With the end of the Cold War, military organizations such as NATO and the Bundeswehr have changed their roles. Although their importance has declined, a new range of duties has developed to legitimize their existence, and thus, they have been able to regain some of their hegemony.
Their duties today range from military intervention, mediation of conflicts, monitoring of human rights, and supply of humanitarian aid, to rebuilding societies in post-conflict countries. Military forces often also perform police and civil duties in their areas of deployment. They thus affect economic and political life as well as gender relations in conflict regions. Meanwhile, the states sending troops and the UN often task military forces with the settlement and reconciliation of formerly hostile groups.
This gives the military highly symbolic significance in deployment areas and enormous political influence in shaping postwar societies. It requires skills and expertise in areas military personnel have hitherto received little training for. In crisis regions, the question of the role of women in society is quite often disputed among political, ethnic, religious, and cultural communities, and is thus part of the conflict. To reduce conflict and establish structures capable of maintaining peace, knowledge of local social, political and cultural relations is essential, as is a knowledge of the causes, history, and trajectory of the conflict, and of the dynamic of gender relations. Male and female soldiers must be trained in gender awareness if they are to be able to support local women in gaining equal participation in emerging democratic structures.

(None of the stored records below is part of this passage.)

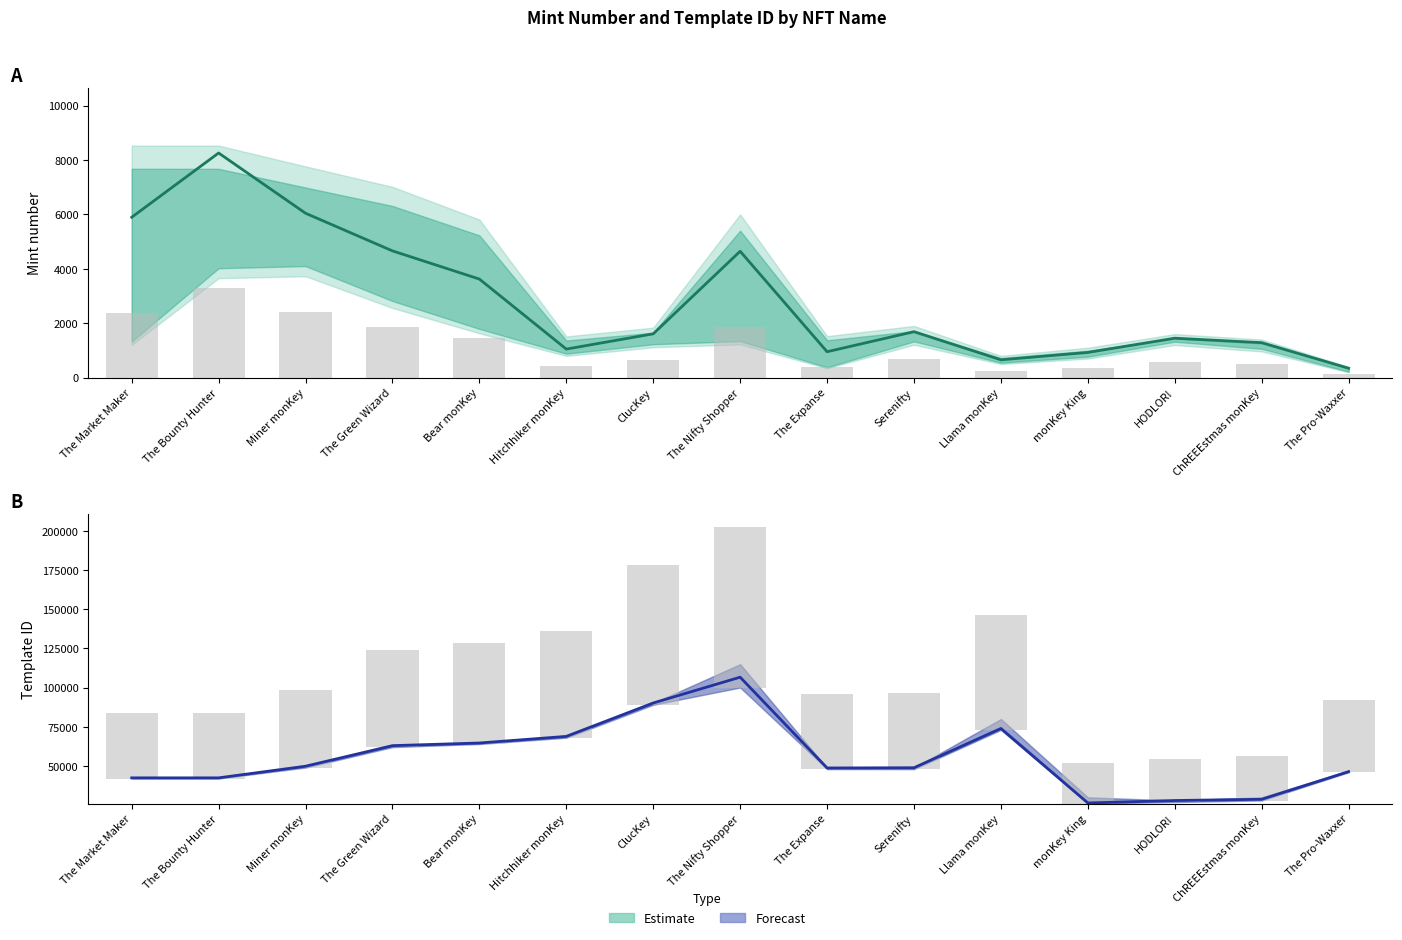

What is the difference between the second highest and second lowest values in the mint series?

5386.0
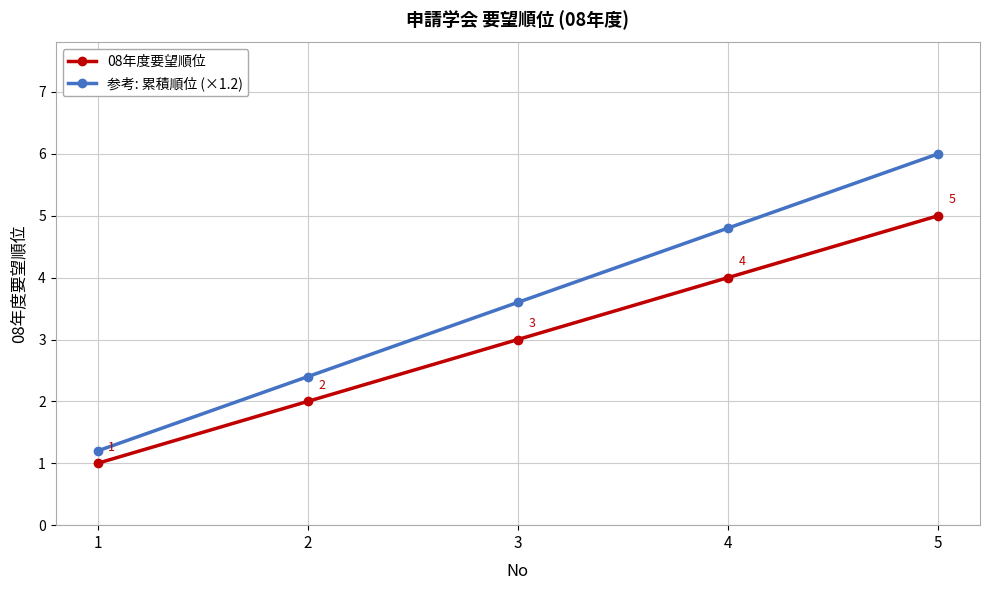

True or false: 08年度要望順位 has more than 2 interior local peaks.

False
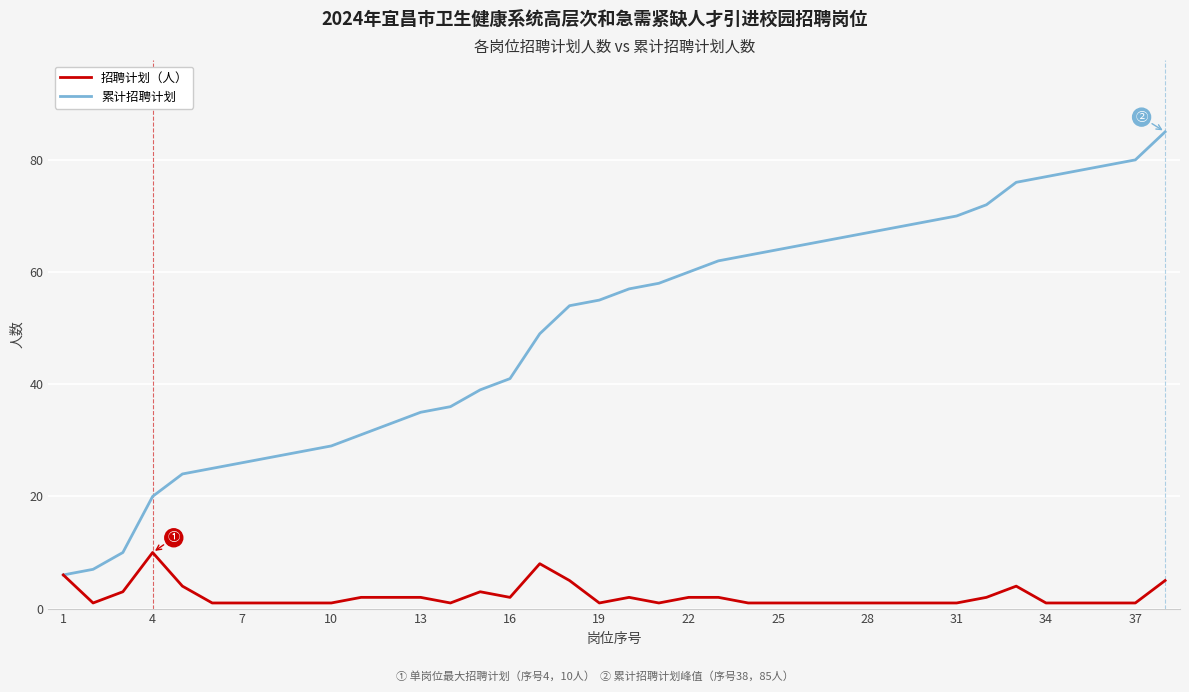

Rank the series by their average value, from lowest to highest.

招聘计划（人）, 累计招聘计划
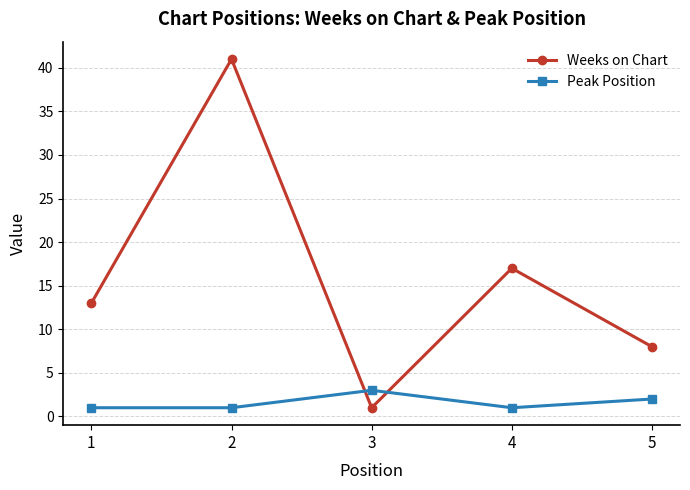

What is the difference between the maximum and minimum values in the Peak Position series?

2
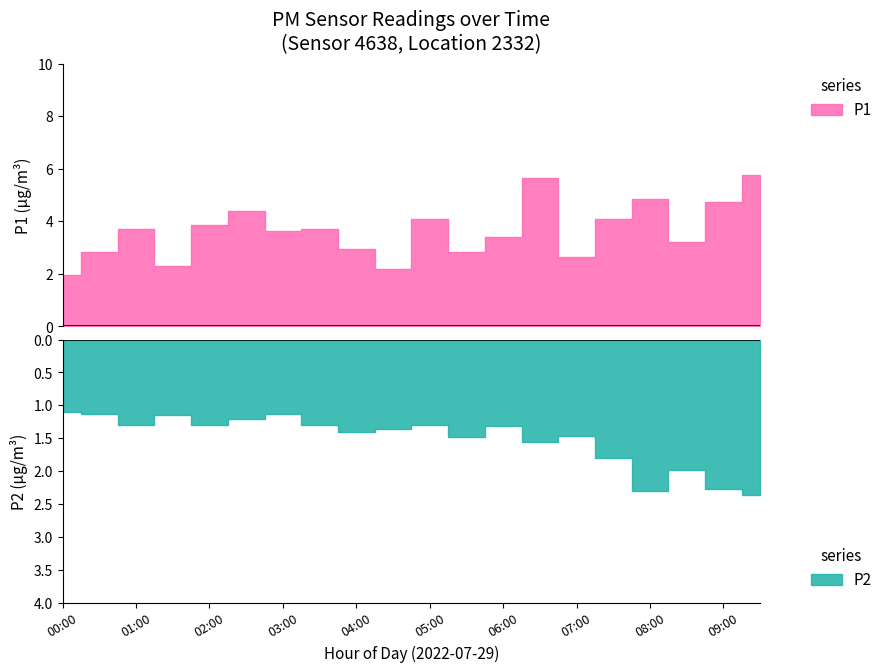

Where is the first local maximum for P1?

3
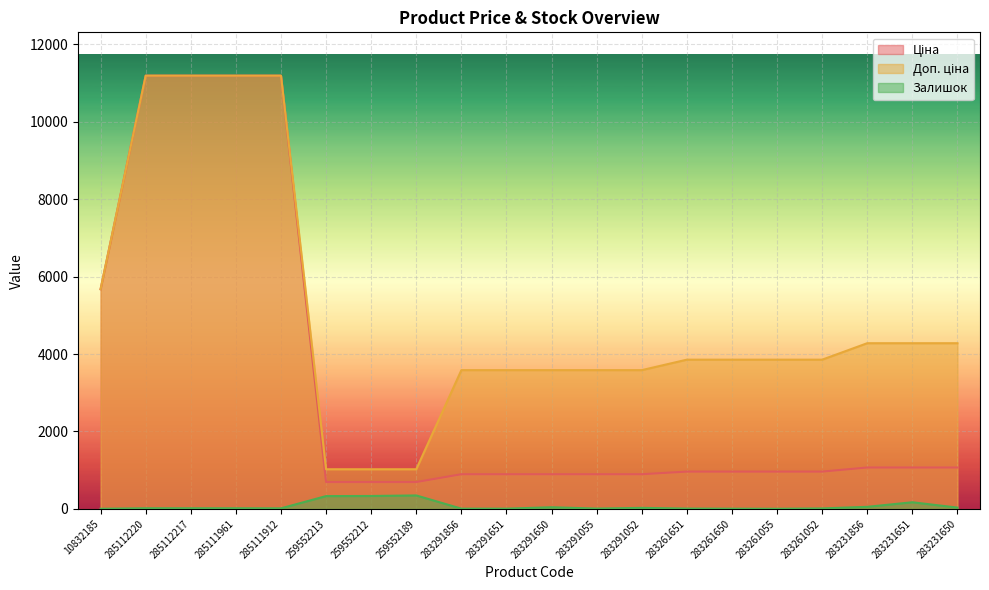

At which label is Доп. ціна closest to 6106?

10832185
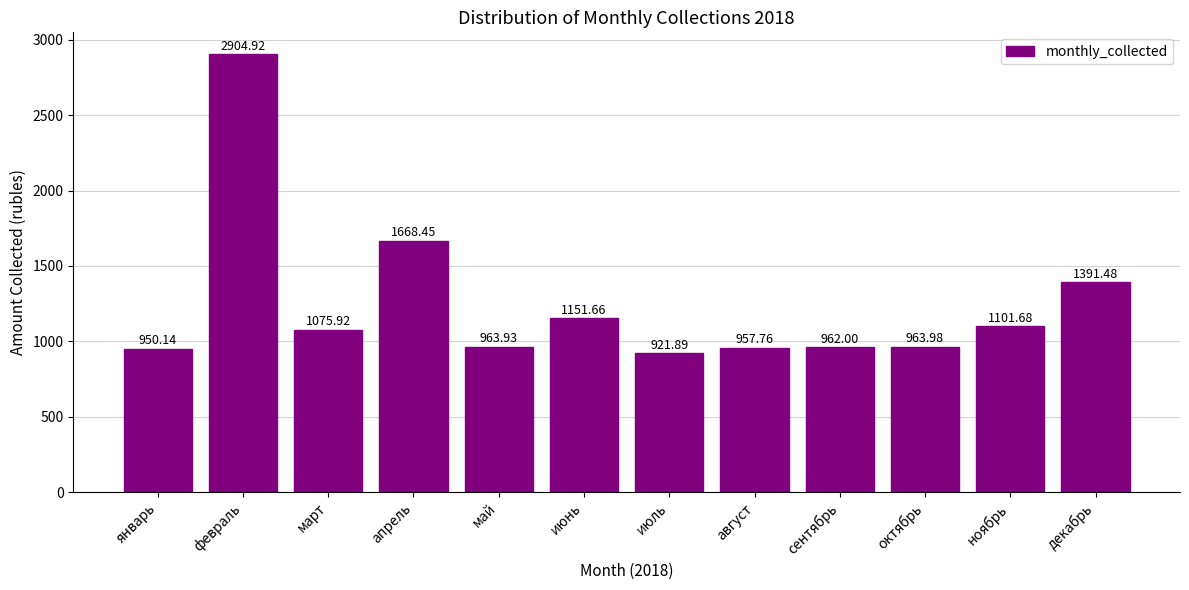

At which category does the chart reach its minimum across all series?

июль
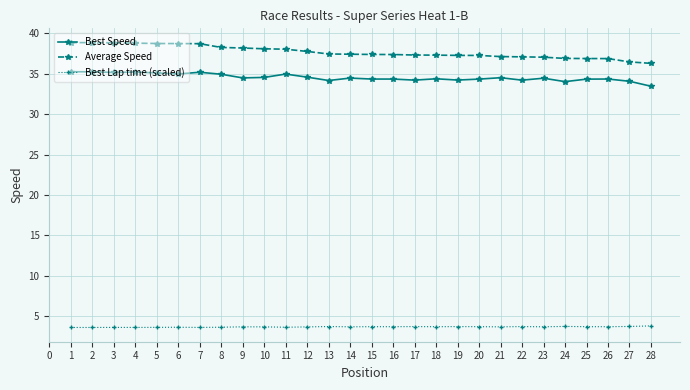

What is the minimum value shown in the chart?

3.6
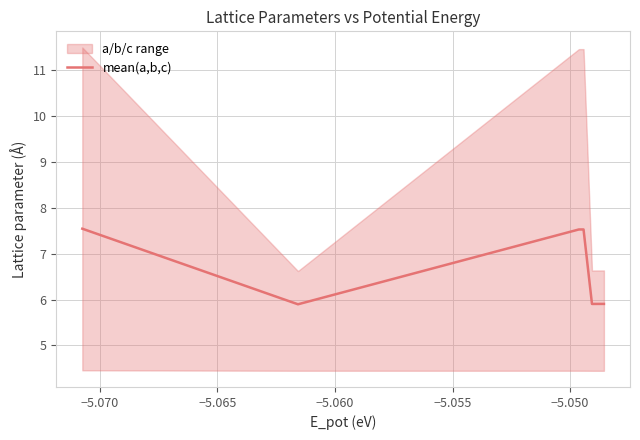

What is the value of the 3rd point from the left?

5.9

In societies in conflict, soldiers must promote processes of deliberation on gender relations and stereotypes; they must bring a gender perspective into peacebuilding.
In addition to the military, many non-governmental players are active in zones of crisis and conflict. Boundaries between these two groups and their work are becoming somewhat blurred. On the one hand, the military assumes civil duties in conflict and crisis regions; on the other, it works increasingly alongside civilian organizations. Countries such as Germany frequently support various groups and transfer to them what used to be the task of the state. The problem is that the local people can barely distinguish between those providing civil assistance and military interventionists.
» Read Civil Military Cooperation
The expansion of the military’s fields of action is creating a new set-up. Many civilian actors, both male and female, because of their own histories as conscientious objectors, feminists, or pacifists, keep the military at arm’s length. Yet mutual acceptance is a precondition for constructive cooperation and joint civil conflict management. Eliminating reservations about the other side is thus often the first priority.
Studies about the effects peacekeeping forces have on civil societies have produced ambivalent results. On the one hand, women’s NGOs and segments of the civilian population often highly appreciate their presence for stabilizing social life and developing security – for example, in Bosnia. Aid shipments for reconstruction and the normalization of life, which frequently go hand in hand with civil support, are likewise very well received. The stimulus the presence of international troops provides to the local economy is also seen as positive.
At the same time, developments are highly dependent on the gender policy of the respective military, a fact often given little consideration. Women’s organizations, such as in Bosnia or Kosovo, have been highly critical of the fact that they are excluded from democratization and reconstruction processes, and receive only limited access to educational programs. Instead, they are relegated to “women’s activities” such as hairdressing, knitting, and sewing. Here reform is urgently needed.
A military presence has very negative side effects: Prostitution, sexual violence, trafficking in women, and the incidence of HIV rise dramatically and impede the construction of a gender-democratic society.
The lack of gender expertise in the military is also responsible for many other abuses. Women and their needs are insufficiently addressed in the planning and construction of refugee camps. Women and girls, who in many cases make up 70-80 % of refugees, often lack safe access to food, water, and toilet facilities. Not infrequently they are molested and even raped by men in unsecured washrooms and toilet facilities. According to a UN report, violence continues to rise in supposedly safe camps, where an average of 80 % of women and girls are subjected to sexualized violence. To counter these effects of gender blindness in the military, feminist critics call for gender-sensitive conflict management.
A solution could be to put together in a UN force of mixed-gender police and military units. It would intervene on the basis of gender-sensitive conflict analyses and would have the necessary training, since within the military’s logic of violence, female as well as male soldiers can become perpetrators, if they are not adequately trained and educated in gender sensitivity. Its deployment would also have to be subject to clearly defined criteria and a resolution by the UN Security Council, which could only order such an intervention on condition that all other political means, diplomacy, and civil conflict prevention, have been exhausted. This, of course, will not resolve the basic dilemma faced by pacifist feminists, yet it could guide them in a pragmatic direction.